| ACTIVITY |
Although pictures appear in the data, the answer should contain only the lines from its start through the line with "les échanges sociaux", written out exactly.

Collected data:

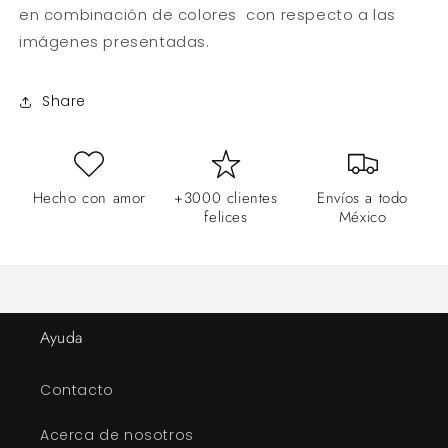
en combinación de colores con respecto a las
imágenes presentadas.
Share
Hecho con amor
+3000 clientes
Envíos a todo
felices
México
Ayuda
Contacto
Acerca de nosotros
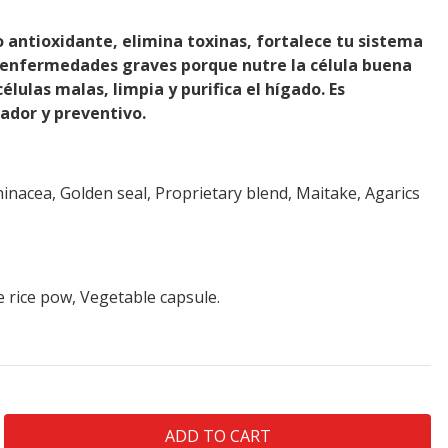
 antioxidante, elimina toxinas, fortalece tu sistema
n enfermedades graves porque nutre la célula buena
élulas malas, limpia y purifica el hígado. Es
ador y preventivo.
hinacea, Golden seal, Proprietary blend, Maitake, Agarics
 rice pow, Vegetable capsule.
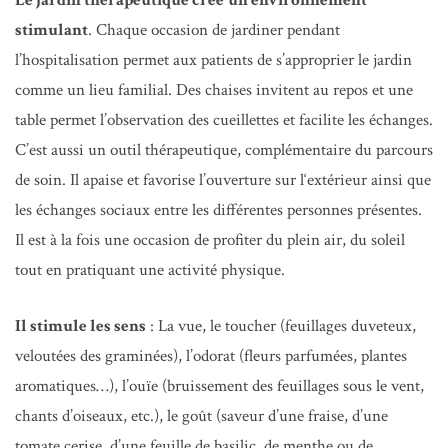
Le jardin thérapeutique crée
un environnement
stimulant
. Chaque occasion de jardiner pendant
l’hospitalisation permet aux patients de s’approprier le jardin
comme un lieu familial. Des chaises invitent au repos et une
table permet l’observation des cueillettes et facilite les échanges.
C’est aussi un outil thérapeutique, complémentaire du parcours
de soin. Il apaise et favorise l’ouverture sur l‘extérieur ainsi que
les échanges sociaux entre les différentes personnes présentes.
Il est à la fois une occasion de profiter du plein air, du soleil
tout en pratiquant une activité physique.
Il stimule les sens
: La vue, le toucher (feuillages duveteux,
veloutées des graminées), l’odorat (fleurs parfumées, plantes
aromatiques…), l’ouïe (bruissement des feuillages sous le vent,
chants d’oiseaux, etc.), le goût (saveur d’une fraise, d’une
tomate cerise, d’une feuille de basilic, de menthe ou de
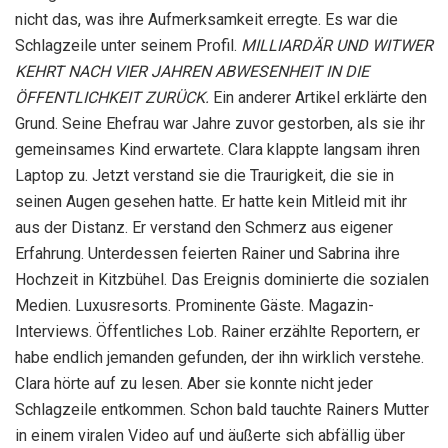
nicht das, was ihre Aufmerksamkeit erregte. Es war die
Schlagzeile unter seinem Profil.
MILLIARDÄR UND WITWER
KEHRT NACH VIER JAHREN ABWESENHEIT IN DIE
ÖFFENTLICHKEIT ZURÜCK.
Ein anderer Artikel erklärte den
Grund. Seine Ehefrau war Jahre zuvor gestorben, als sie ihr
gemeinsames Kind erwartete. Clara klappte langsam ihren
Laptop zu. Jetzt verstand sie die Traurigkeit, die sie in
seinen Augen gesehen hatte. Er hatte kein Mitleid mit ihr
aus der Distanz. Er verstand den Schmerz aus eigener
Erfahrung. Unterdessen feierten Rainer und Sabrina ihre
Hochzeit in Kitzbühel. Das Ereignis dominierte die sozialen
Medien. Luxusresorts. Prominente Gäste. Magazin-
Interviews. Öffentliches Lob. Rainer erzählte Reportern, er
habe endlich jemanden gefunden, der ihn wirklich verstehe.
Clara hörte auf zu lesen. Aber sie konnte nicht jeder
Schlagzeile entkommen. Schon bald tauchte Rainers Mutter
in einem viralen Video auf und äußerte sich abfällig über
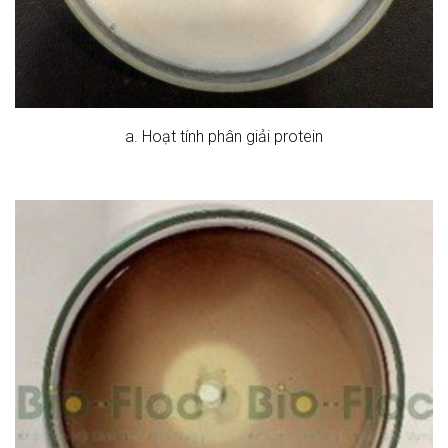
a. Hoạt tính phân giải protein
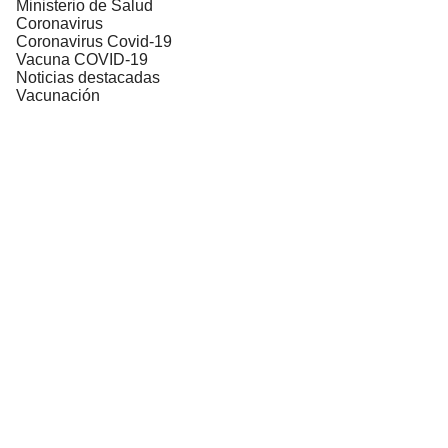
Ministerio de Salud
Coronavirus
Coronavirus Covid-19
Vacuna COVID-19
Noticias destacadas
Vacunación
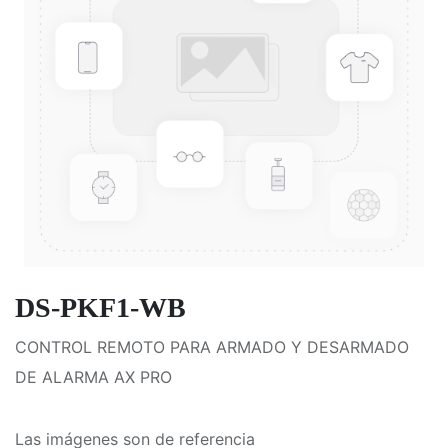
DS-PKF1-WB
CONTROL REMOTO PARA ARMADO Y DESARMADO
DE ALARMA AX PRO
Las imágenes son de referencia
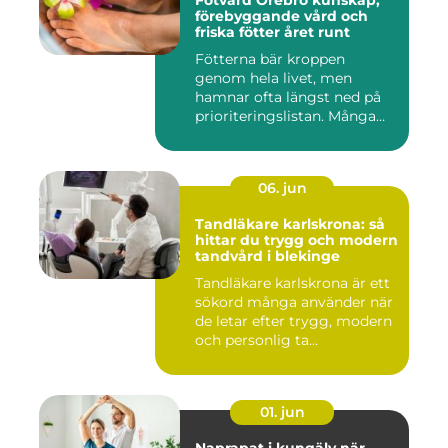
Fotvård Örebro kunskap,
förebyggande vård och
friska fötter året runt
Fötterna bär kroppen
genom hela livet, men
hamnar ofta längst ned på
prioriteringslistan. Många
söke...
06. jun
Tandläkare karlskrona: så
hittar du trygg och modern
tandvård i blekinge
Tandläkare karlskrona är ett
sökord många använder när
de letar efter trygg, modern
och personlig ta...
01. jun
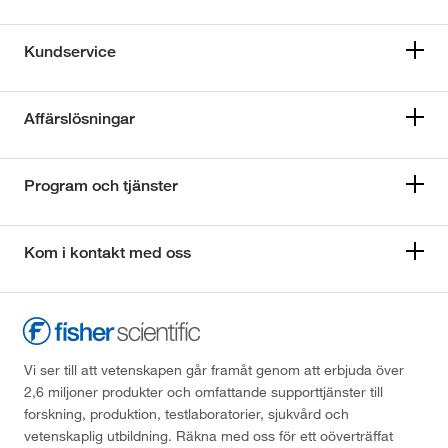
Kundservice
Affärslösningar
Program och tjänster
Kom i kontakt med oss
Vi ser till att vetenskapen går framåt genom att erbjuda över
2,6 miljoner produkter och omfattande supporttjänster till
forskning, produktion, testlaboratorier, sjukvård och
vetenskaplig utbildning. Räkna med oss för ett oöverträffat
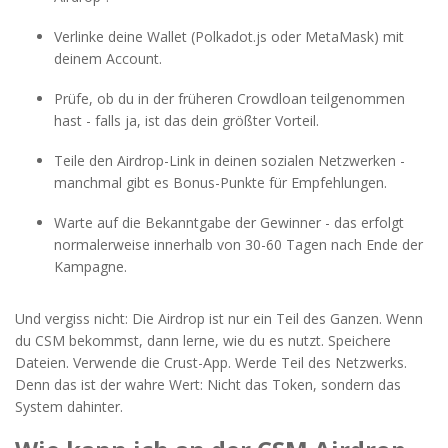
Verlinke deine Wallet (Polkadot.js oder MetaMask) mit
deinem Account.
Prüfe, ob du in der früheren Crowdloan teilgenommen
hast - falls ja, ist das dein größter Vorteil.
Teile den Airdrop-Link in deinen sozialen Netzwerken -
manchmal gibt es Bonus-Punkte für Empfehlungen.
Warte auf die Bekanntgabe der Gewinner - das erfolgt
normalerweise innerhalb von 30-60 Tagen nach Ende der
Kampagne.
Und vergiss nicht: Die Airdrop ist nur ein Teil des Ganzen. Wenn
du CSM bekommst, dann lerne, wie du es nutzt. Speichere
Dateien. Verwende die Crust-App. Werde Teil des Netzwerks.
Denn das ist der wahre Wert: Nicht das Token, sondern das
System dahinter.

| EXERCISE RESULT |
en combinación de colores con respecto a las
imágenes presentadas.
Share
Hecho con amor
+3000 clientes
Envíos a todo
felices
México
Ayuda
Contacto
Acerca de nosotros
 antioxidante, elimina toxinas, fortalece tu sistema
n enfermedades graves porque nutre la célula buena
élulas malas, limpia y purifica el hígado. Es
ador y preventivo.
hinacea, Golden seal, Proprietary blend, Maitake, Agarics
 rice pow, Vegetable capsule.
Le jardin thérapeutique crée
un environnement
stimulant
. Chaque occasion de jardiner pendant
l’hospitalisation permet aux patients de s’approprier le jardin
comme un lieu familial. Des chaises invitent au repos et une
table permet l’observation des cueillettes et facilite les échanges.
C’est aussi un outil thérapeutique, complémentaire du parcours
de soin. Il apaise et favorise l’ouverture sur l‘extérieur ainsi que
les échanges sociaux entre les différentes personnes présentes.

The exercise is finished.